コミュニケーションロボットが再び注目を集める─。そんな時がやって来るかもしれない。
言語で人と対話するタイプのコミュニケーションロボットは5~6年前、ロボットブームの到来と共に様々なものが一時発売されたが、当時の対話エンジンの技術的貧弱さもあり、対話内容は限定的。次第に下火となっていった。さらに、単純な音声コマンド的なユースケースはAIスピーカーに取って代わられ、コミュニケーションロボットは現在、あまり存在感を発揮できていない状況にある。
しかし、そうした中でも、自然言語処理のAI技術はここ1~2年の間に激変した。コミュニケーションロボットの核となる対話エンジンの基盤技術が、「革命的」と言ってよいほど圧倒的に向上したのだ。「Transformer」というタイプのモデルが登場し、自然言語処理の世界が一変したことは、本誌2021年4月号で解説した通りだ。
そして、対話エンジンの基となるディープラーニングベースの「言語モデル」では、モデルの規模が大きければ大きいほど質も同時に高まる、いわゆる「スケーリング則」が成り立つことが経験的に知られている1)。
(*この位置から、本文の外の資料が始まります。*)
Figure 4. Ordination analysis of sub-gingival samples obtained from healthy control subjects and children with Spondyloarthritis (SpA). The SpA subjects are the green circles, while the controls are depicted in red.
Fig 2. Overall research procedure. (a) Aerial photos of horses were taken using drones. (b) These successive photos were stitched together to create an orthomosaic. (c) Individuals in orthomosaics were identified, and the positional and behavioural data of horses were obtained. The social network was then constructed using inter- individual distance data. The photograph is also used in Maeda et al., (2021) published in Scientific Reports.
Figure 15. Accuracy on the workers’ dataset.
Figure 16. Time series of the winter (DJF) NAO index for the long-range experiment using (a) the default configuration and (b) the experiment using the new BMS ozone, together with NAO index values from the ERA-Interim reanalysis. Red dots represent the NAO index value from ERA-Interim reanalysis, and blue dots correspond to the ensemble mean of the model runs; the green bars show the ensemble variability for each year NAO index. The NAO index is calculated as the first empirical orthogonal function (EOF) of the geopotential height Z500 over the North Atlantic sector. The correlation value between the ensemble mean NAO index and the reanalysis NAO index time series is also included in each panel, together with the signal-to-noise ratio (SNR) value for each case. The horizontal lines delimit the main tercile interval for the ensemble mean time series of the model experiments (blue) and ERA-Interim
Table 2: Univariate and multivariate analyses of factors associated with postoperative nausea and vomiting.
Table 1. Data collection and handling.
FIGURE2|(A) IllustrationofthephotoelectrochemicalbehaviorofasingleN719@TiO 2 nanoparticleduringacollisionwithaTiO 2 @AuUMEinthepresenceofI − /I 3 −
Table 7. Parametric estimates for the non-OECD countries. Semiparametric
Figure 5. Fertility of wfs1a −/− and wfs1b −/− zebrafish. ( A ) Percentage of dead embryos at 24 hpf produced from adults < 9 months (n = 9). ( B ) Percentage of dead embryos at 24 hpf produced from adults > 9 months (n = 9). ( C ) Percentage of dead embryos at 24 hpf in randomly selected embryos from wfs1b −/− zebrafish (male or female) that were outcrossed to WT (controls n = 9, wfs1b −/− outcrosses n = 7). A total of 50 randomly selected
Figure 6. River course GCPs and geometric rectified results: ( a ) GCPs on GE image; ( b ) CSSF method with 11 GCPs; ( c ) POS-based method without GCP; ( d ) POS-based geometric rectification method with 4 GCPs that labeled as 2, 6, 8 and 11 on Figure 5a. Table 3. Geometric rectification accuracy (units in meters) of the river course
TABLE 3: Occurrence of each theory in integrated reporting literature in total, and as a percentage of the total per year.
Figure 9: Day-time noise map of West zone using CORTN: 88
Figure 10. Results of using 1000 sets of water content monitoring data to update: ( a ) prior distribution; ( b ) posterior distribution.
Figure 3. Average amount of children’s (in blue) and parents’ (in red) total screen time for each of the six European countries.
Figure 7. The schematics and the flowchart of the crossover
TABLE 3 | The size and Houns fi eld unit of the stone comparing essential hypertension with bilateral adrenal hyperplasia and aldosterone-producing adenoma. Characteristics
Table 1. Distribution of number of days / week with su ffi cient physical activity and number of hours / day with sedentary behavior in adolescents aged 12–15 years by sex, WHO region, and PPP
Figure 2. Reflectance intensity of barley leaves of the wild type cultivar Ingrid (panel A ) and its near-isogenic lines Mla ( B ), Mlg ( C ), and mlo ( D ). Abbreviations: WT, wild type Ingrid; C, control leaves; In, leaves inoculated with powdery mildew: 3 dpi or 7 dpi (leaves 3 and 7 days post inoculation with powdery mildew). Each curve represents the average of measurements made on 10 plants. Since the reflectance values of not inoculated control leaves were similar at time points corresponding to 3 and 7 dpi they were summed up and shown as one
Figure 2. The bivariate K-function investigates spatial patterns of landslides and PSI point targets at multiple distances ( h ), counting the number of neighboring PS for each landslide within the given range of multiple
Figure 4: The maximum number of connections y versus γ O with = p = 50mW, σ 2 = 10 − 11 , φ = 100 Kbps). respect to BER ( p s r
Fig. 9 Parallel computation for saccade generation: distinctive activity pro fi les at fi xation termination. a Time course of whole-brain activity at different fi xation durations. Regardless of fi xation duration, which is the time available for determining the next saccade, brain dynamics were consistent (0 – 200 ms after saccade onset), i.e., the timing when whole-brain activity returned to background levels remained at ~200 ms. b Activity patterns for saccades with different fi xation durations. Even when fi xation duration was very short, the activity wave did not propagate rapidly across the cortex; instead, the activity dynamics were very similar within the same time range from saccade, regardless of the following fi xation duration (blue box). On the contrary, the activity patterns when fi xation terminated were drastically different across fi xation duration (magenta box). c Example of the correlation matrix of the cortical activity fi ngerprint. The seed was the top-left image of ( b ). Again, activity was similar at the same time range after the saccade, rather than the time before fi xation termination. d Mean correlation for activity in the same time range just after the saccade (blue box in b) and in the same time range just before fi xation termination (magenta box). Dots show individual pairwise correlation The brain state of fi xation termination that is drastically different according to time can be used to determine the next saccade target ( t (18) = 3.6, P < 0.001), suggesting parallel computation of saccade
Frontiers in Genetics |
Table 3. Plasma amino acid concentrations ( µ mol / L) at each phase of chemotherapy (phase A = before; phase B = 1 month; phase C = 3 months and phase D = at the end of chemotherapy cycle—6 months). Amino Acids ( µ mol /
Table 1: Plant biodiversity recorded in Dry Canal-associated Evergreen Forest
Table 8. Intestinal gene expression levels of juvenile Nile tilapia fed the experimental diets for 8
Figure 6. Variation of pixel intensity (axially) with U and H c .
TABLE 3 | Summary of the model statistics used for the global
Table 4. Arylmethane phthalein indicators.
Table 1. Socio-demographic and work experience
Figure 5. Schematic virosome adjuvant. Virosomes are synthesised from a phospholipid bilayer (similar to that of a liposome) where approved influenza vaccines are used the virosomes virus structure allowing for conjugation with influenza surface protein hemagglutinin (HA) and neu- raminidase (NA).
このため、2020年5月に米OpenAIが発表した「GPT-3」を皮切りに世界中で言語モデルの大規模化競争が勃発。GPT-3のモデル規模は1750億パラメータだったが、2020年6月には米グーグルが6000億パラメータの「GShard」を発表。2021年1月には1兆5710億パラメータの「Switch Transformer」を発表した。
大規模化競争が激化
さらに、2021年6月には、中国の北京智源人工智能研究院が1兆7500億パラメータの「Wu Dao」を発表。わずか1年ほどの間に、言語モデルの規模は10倍に巨大化した。半導体における「ムーアの法則」以上のスピードで、モデルの大規模化が進行しているのである。大規模な言語モデルを生成するには1回の学習だけで数億円以上の投資が必要といわれており、自然言語処理向けのAI技術は、もはや世界の巨大組織同士の投資競争の様相を呈している(図1)。
こうした巨大化競争は、これまで英語系や中国語系の言語モデルがメインだった。日本企業はGPT-3をユーザーとしてAPI利用する程度で、競争自体は蚊帳の外のような状況だった。
しかし、2021年11月、ついに日本語においても巨大な言語モデルが誕生した。IT企業のLINEが、元・親会社の韓国NAVER社と共同で390億パラメータの言語モデル「HyperCLOVA」を日本語ベースで開発したのだ。